**Data shown:**
-=-=-

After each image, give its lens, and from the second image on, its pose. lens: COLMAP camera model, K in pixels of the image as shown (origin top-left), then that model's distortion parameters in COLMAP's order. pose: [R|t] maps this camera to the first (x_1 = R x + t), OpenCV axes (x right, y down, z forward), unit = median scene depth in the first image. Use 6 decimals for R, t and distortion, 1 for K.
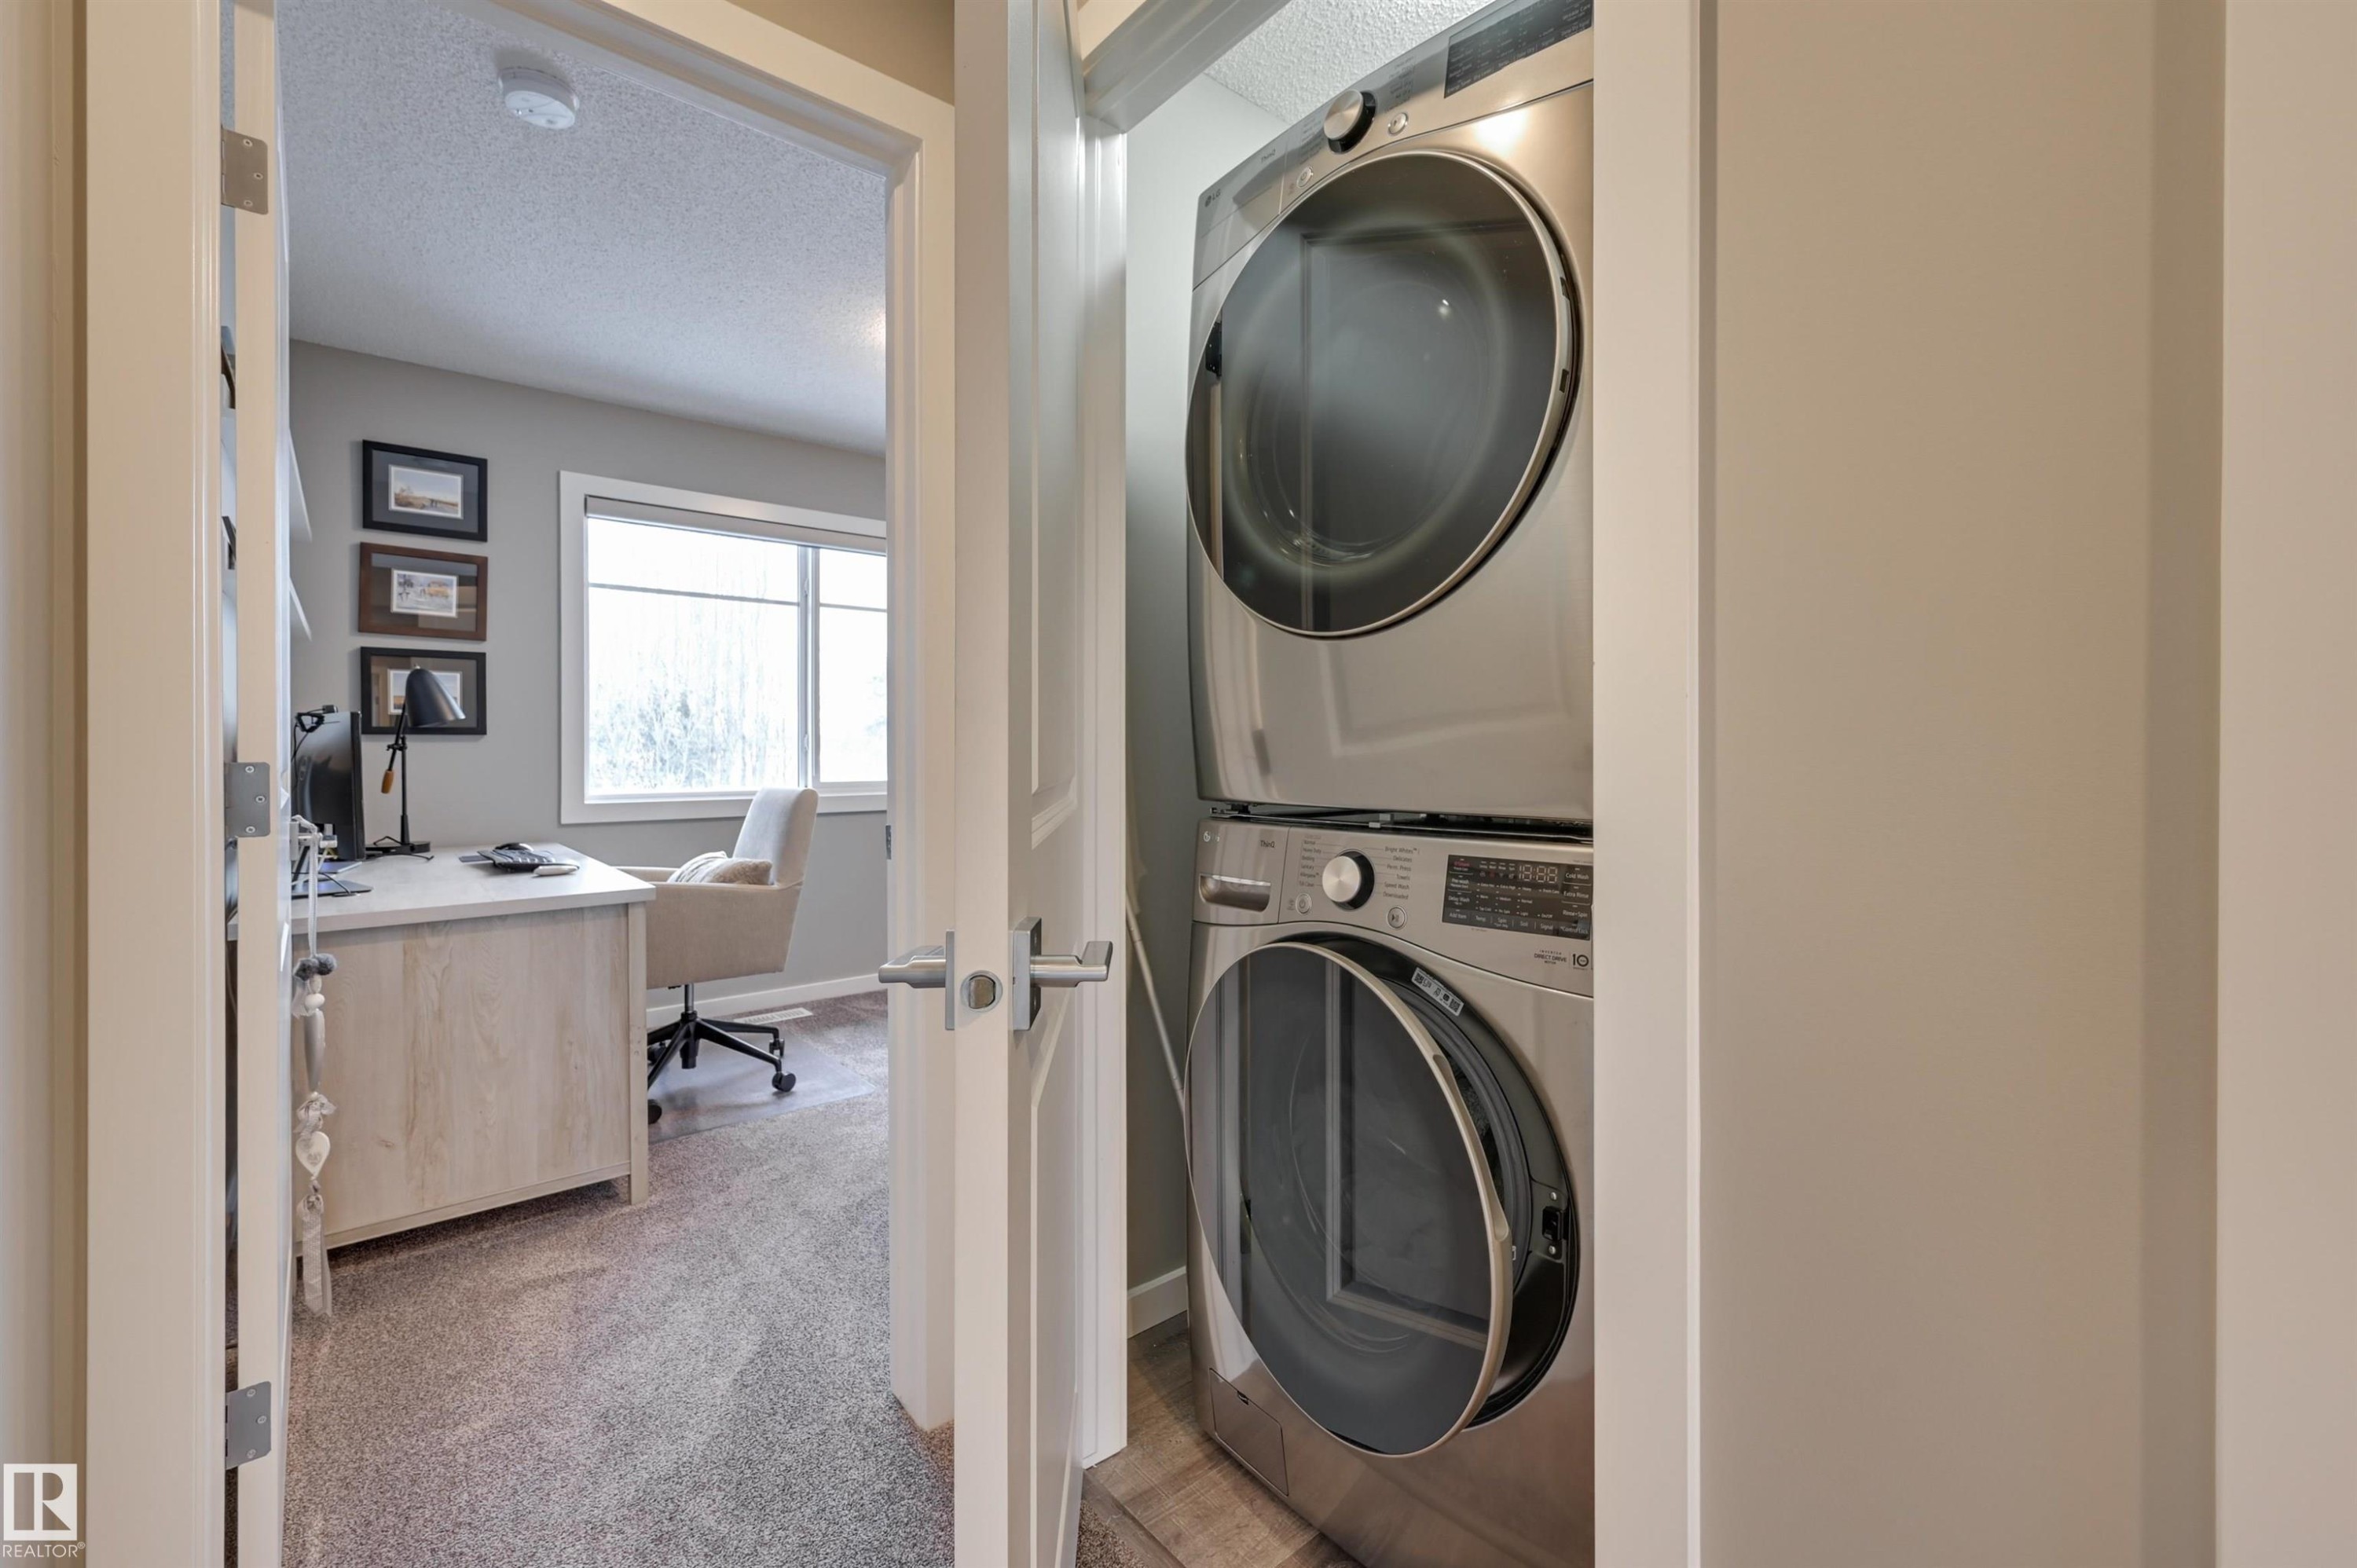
lens RADIAL K [[991.2, 0, 1159.7], [0, 991.2, 776.0], [0, 0, 1]] dist [-0.001939, -0.000147]
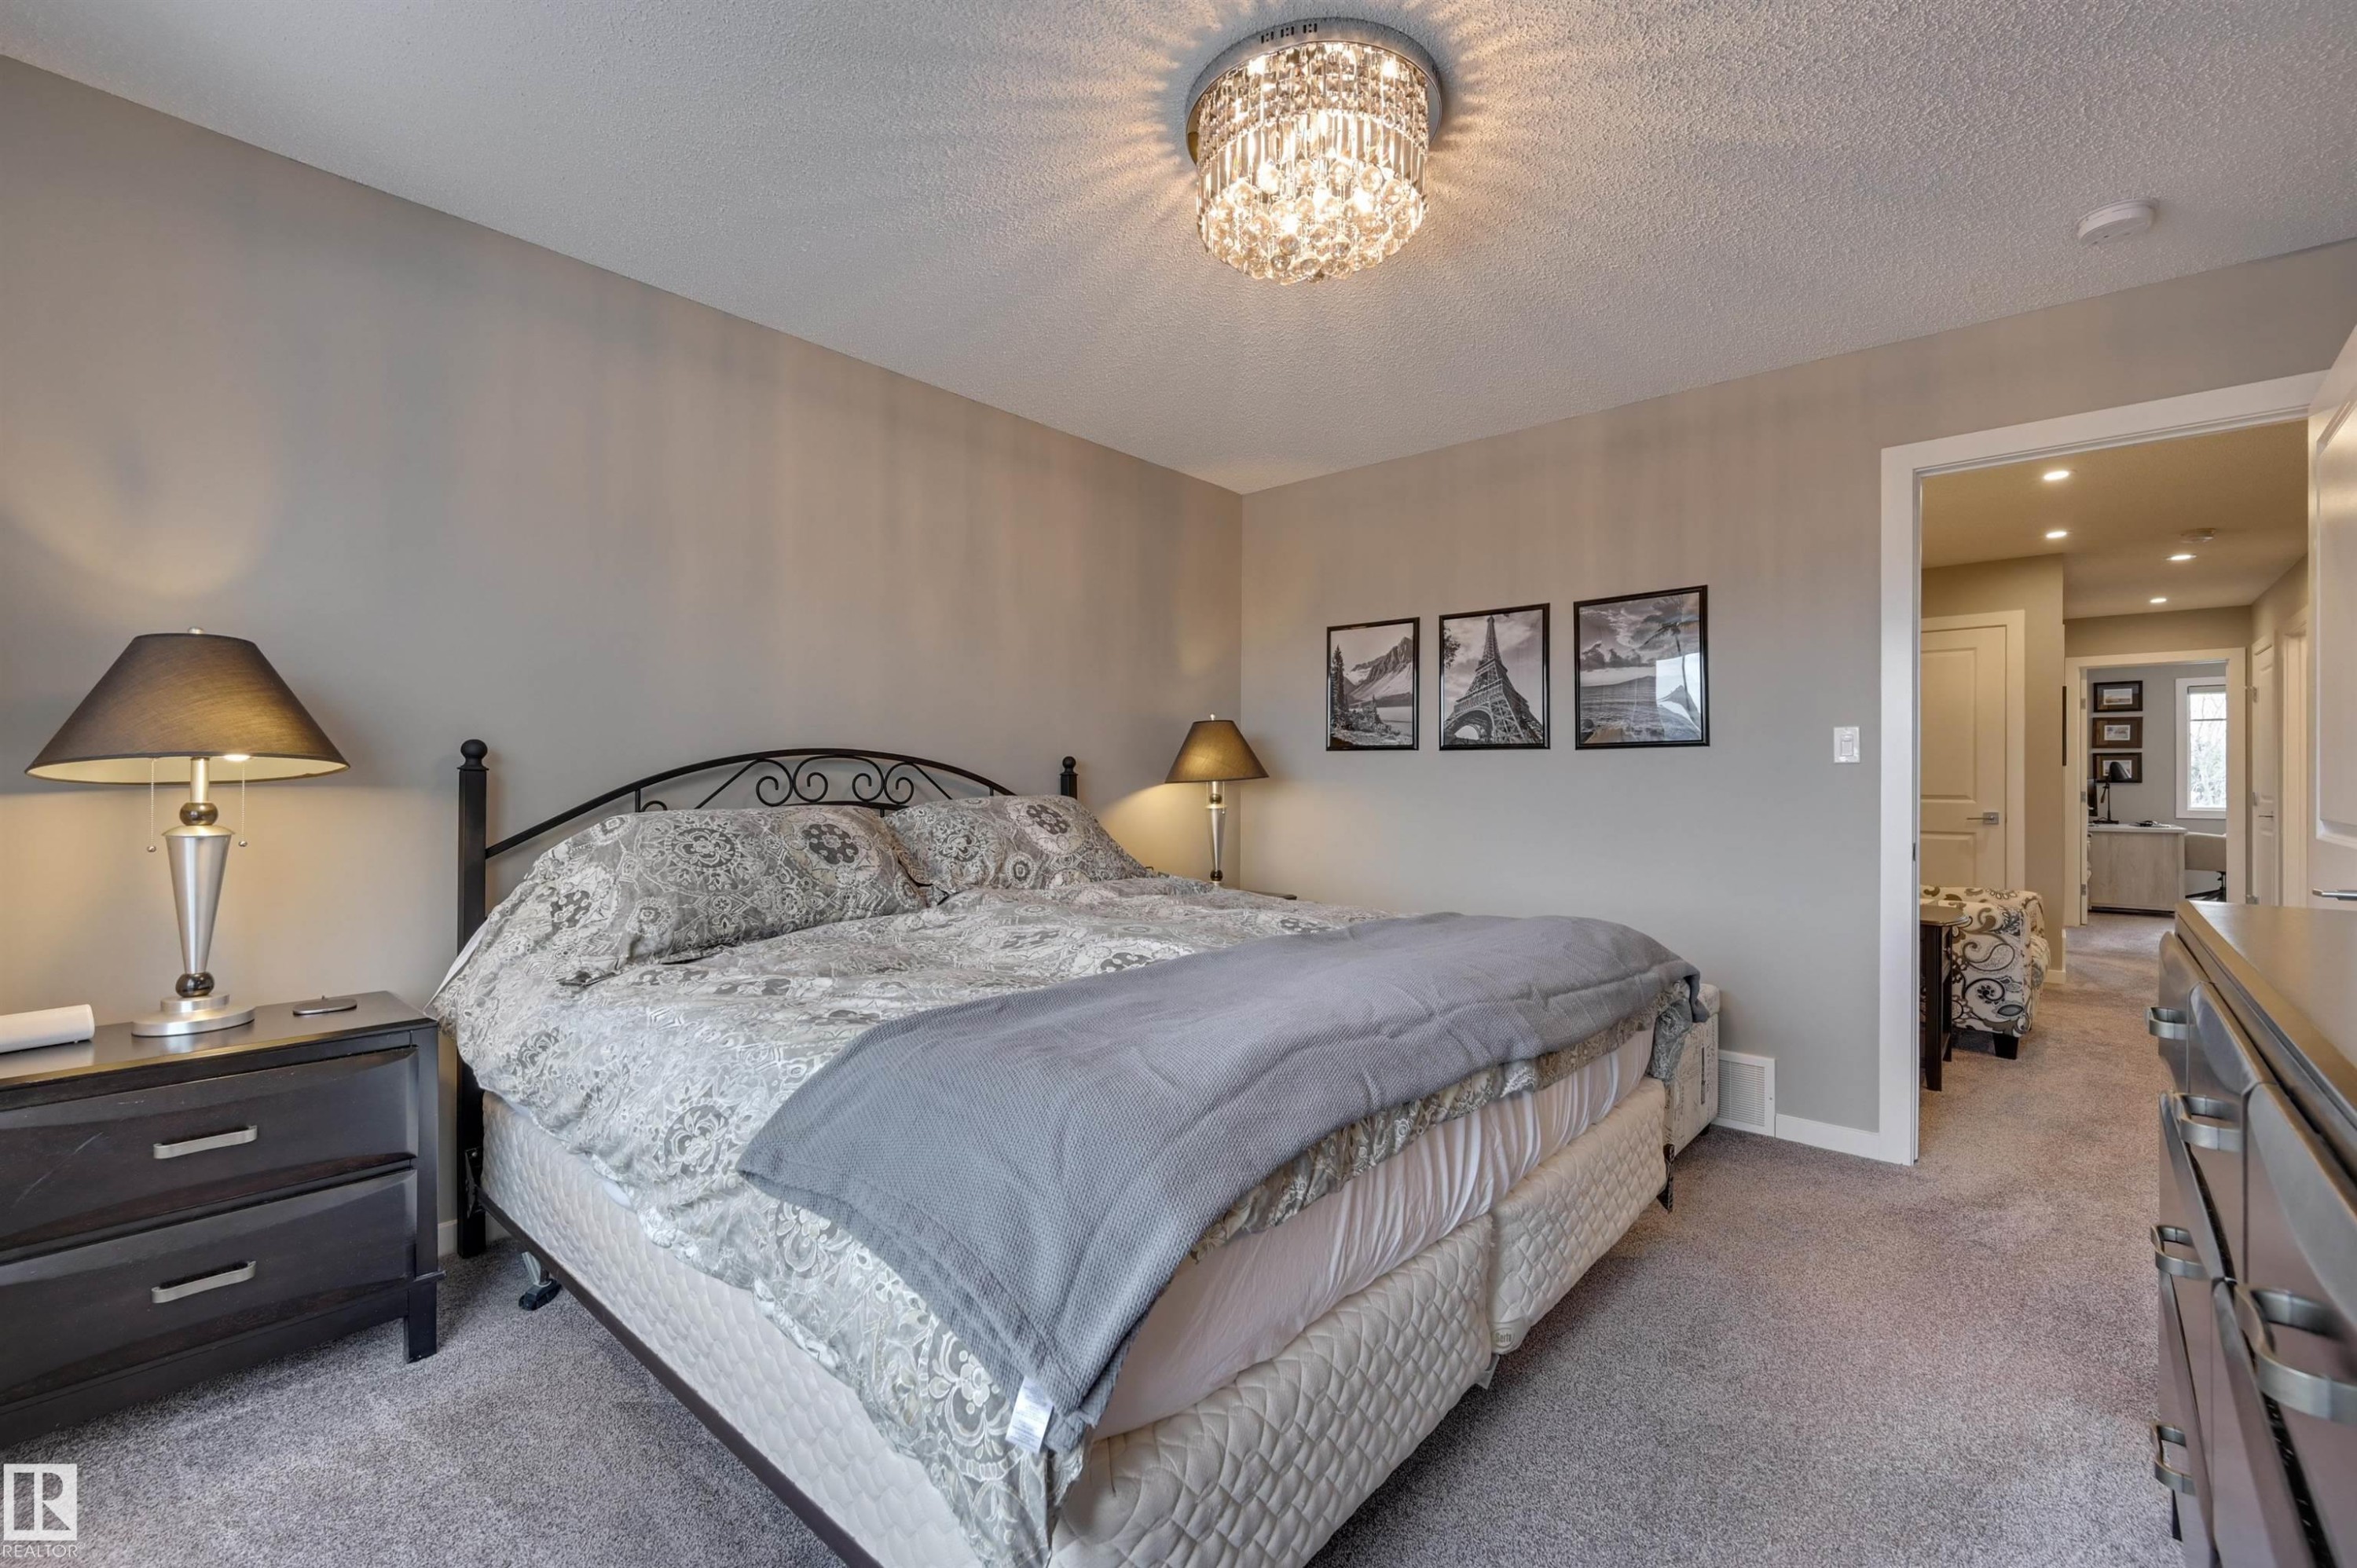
lens RADIAL K [[991.2, 0, 1159.7], [0, 991.2, 776.0], [0, 0, 1]] dist [-0.001939, -0.000147]
pose [[0.154262, -0.004823, -0.988018, 1.648178], [-0.007652, 0.999952, -0.006076, -0.022167], [0.988000, 0.008498, 0.154218, -2.163098]]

-=-=-

**What to produce:** Pictures stay out; everything else in the listing above gets restated word for word.

**Solution to this problem:**
After each image, give its lens, and from the second image on, its pose. lens: COLMAP camera model, K in pixels of the image as shown (origin top-left), then that model's distortion parameters in COLMAP's order. pose: [R|t] maps this camera to the first (x_1 = R x + t), OpenCV axes (x right, y down, z forward), unit = median scene depth in the first image. Use 6 decimals for R, t and distortion, 1 for K.
lens RADIAL K [[991.2, 0, 1159.7], [0, 991.2, 776.0], [0, 0, 1]] dist [-0.001939, -0.000147]
lens RADIAL K [[991.2, 0, 1159.7], [0, 991.2, 776.0], [0, 0, 1]] dist [-0.001939, -0.000147]
pose [[0.154262, -0.004823, -0.988018, 1.648178], [-0.007652, 0.999952, -0.006076, -0.022167], [0.988000, 0.008498, 0.154218, -2.163098]]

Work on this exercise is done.